Bawaslu Belu Mendengar
|
Atambua — Bawaslu Kabupaten Belu menggelar kegiatan bertajuk “Bawaslu Belu Mendengar” pada hari Rabu, 16 Juli 2025, bertempat di Sekretariat Bawaslu Kabupaten Belu. Kegiatan ini bertujuan untuk menyerap aspirasi, masukan, dan evaluasi dari masyarakat terkait pelaksanaan Pemilu dan Pilkada 2024 serta persiapan menghadapi Pemilu ataupun Pilkada yang akan datang. Kegiatan ini dilaksanakan sebagai bentuk keterbukaan dan akuntabilitas lembaga pengawas pemilu dalam menerima berbagai pandangan dari publik guna meningkatkan kualitas pengawasan pemilu dan demokrasi ke depan.
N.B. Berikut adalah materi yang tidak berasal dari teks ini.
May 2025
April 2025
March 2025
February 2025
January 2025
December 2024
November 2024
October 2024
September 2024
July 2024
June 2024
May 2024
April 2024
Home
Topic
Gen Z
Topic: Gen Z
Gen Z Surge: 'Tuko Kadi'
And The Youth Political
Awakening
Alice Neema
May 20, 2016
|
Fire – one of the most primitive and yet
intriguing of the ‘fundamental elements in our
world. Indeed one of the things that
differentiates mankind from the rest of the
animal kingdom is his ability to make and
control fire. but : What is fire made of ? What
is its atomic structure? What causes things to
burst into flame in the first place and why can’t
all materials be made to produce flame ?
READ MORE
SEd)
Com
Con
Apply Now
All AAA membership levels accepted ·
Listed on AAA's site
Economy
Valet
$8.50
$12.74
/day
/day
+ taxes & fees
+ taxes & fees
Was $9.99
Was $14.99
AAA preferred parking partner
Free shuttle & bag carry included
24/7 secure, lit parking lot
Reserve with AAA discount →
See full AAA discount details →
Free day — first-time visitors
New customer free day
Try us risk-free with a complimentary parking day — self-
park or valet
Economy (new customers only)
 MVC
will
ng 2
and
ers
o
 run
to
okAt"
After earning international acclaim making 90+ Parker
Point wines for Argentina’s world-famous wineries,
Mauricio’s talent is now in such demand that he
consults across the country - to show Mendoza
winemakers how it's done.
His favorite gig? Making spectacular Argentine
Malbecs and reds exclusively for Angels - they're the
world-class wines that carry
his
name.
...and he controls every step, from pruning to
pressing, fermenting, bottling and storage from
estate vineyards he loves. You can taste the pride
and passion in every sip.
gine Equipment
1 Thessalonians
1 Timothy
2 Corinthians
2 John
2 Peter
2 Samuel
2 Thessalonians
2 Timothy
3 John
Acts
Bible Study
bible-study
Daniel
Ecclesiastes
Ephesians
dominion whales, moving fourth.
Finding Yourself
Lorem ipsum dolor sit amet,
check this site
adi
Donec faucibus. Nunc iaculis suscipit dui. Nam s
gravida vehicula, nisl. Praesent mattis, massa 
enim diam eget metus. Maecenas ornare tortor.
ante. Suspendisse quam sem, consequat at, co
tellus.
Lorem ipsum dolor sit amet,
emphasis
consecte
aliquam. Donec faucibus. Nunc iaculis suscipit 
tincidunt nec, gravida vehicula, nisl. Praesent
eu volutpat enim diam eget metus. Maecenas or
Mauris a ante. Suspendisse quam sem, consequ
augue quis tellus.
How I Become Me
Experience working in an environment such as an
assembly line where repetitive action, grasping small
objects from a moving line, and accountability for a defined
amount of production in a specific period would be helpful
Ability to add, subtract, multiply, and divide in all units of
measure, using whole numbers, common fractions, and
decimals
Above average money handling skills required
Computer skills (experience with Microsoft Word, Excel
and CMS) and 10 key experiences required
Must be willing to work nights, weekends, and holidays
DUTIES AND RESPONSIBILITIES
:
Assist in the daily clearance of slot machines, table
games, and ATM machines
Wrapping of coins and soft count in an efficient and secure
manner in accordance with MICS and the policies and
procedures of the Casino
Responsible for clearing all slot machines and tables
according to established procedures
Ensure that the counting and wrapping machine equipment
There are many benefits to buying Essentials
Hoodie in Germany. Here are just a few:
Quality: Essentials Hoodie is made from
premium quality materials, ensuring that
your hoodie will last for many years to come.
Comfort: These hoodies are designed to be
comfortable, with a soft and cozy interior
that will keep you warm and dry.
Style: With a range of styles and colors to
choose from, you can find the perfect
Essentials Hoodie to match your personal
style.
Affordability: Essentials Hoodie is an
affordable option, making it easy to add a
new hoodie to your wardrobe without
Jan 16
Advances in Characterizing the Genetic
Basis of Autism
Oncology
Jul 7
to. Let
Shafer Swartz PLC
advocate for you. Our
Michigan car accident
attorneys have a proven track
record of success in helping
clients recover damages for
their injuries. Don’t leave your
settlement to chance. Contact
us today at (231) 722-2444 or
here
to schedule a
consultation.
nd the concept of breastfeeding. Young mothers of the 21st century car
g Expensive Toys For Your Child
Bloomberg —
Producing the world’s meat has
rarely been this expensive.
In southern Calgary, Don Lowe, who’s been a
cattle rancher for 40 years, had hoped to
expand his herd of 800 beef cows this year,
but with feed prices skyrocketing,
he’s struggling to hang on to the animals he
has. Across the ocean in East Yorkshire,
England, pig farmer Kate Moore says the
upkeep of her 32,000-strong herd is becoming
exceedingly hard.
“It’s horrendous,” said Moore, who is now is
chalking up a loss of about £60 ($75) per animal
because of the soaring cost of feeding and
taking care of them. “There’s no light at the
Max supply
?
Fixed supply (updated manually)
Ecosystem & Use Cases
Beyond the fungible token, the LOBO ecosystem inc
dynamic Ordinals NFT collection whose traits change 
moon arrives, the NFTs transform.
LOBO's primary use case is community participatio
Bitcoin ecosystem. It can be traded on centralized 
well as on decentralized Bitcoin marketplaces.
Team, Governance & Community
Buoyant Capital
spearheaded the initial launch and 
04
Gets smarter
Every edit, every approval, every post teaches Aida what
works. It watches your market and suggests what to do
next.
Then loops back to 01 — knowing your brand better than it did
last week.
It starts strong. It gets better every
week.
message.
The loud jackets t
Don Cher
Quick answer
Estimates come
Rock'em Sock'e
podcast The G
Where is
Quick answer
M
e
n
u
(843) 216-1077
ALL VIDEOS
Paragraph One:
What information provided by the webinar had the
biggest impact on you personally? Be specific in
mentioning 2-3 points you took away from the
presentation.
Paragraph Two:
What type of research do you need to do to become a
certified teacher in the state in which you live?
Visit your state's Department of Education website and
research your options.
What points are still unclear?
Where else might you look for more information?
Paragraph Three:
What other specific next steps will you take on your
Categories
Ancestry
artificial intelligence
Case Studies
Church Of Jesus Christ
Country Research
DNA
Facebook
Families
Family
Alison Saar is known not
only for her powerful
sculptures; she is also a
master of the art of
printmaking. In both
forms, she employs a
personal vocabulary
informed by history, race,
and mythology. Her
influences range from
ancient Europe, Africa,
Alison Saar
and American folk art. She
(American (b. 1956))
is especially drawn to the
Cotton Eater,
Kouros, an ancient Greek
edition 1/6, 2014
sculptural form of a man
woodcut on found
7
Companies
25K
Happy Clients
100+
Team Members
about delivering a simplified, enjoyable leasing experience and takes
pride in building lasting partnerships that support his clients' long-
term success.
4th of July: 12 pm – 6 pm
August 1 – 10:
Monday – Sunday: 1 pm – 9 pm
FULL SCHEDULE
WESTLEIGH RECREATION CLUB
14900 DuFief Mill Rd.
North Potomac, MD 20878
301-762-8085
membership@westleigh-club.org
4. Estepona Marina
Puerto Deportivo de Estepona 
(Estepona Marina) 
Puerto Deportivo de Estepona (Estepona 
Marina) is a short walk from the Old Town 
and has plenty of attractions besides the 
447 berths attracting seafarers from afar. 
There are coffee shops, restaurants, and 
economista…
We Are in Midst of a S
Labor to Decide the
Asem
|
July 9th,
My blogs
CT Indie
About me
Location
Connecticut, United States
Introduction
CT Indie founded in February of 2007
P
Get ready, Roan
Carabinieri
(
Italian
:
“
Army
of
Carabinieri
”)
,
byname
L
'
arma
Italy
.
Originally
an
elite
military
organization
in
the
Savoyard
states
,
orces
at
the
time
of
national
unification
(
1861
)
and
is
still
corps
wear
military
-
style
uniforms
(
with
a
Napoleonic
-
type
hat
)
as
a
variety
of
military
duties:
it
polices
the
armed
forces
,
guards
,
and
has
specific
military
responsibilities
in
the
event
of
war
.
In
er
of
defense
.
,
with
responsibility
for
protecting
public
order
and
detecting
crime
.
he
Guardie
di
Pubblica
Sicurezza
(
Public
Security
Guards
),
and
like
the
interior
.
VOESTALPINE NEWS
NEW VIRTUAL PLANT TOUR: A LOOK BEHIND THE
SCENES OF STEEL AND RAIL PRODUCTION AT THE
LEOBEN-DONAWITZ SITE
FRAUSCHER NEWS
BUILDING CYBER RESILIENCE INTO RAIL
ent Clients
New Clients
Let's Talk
Dalam forum ini, masyarakat diberikan kesempatan untuk menyampaikan pengalaman, kritik, maupun saran terhadap pelaksanaan pengawasan, penanganan pelanggaran, serta netralitas penyelenggara dan ASN selama Pemilu yang telah berlangsung. Selain itu, forum ini juga menjadi ruang diskusi yang konstruktif antara Bawaslu dengan berbagai elemen masyarakat.
Ketua Bawaslu Kabupaten Belu, Agustinus Bau, S.Fil., dalam sambutannya menyampaikan bahwa kegiatan ini merupakan upaya untuk membangun komunikasi dua arah antara Bawaslu dan masyarakat, sekaligus mengevaluasi kerja-kerja pengawasan agar lebih maksimal dalam menghadapi Pemilu dan Pilkada yang akan datang.
“Kami ingin mendengar langsung dari masyarakat tentang apa yang menjadi catatan selama Pemilu kemarin. Masukan dari masyarakat sangat penting sebagai bahan evaluasi dan perbaikan ke depan,” ujarnya.
Anggota Bawaslu Kabupaten Belu, Christafora Fernandez, S.STP., menambahkan bahwa partisipasi aktif masyarakat sangat penting dalam membantu Bawaslu mengidentifikasi berbagai persoalan di lapangan. “Masukan yang kami terima hari ini akan menjadi bahan evaluasi penting dalam memperkuat pengawasan ke depan., terutama,” ujarnya.
Kegiatan ini dihadiri oleh tokoh masyarakat, pemuda, tokoh agama, organisasi masyarakat sipil, serta seluruh jajaran Bawaslu kabupaten Belu.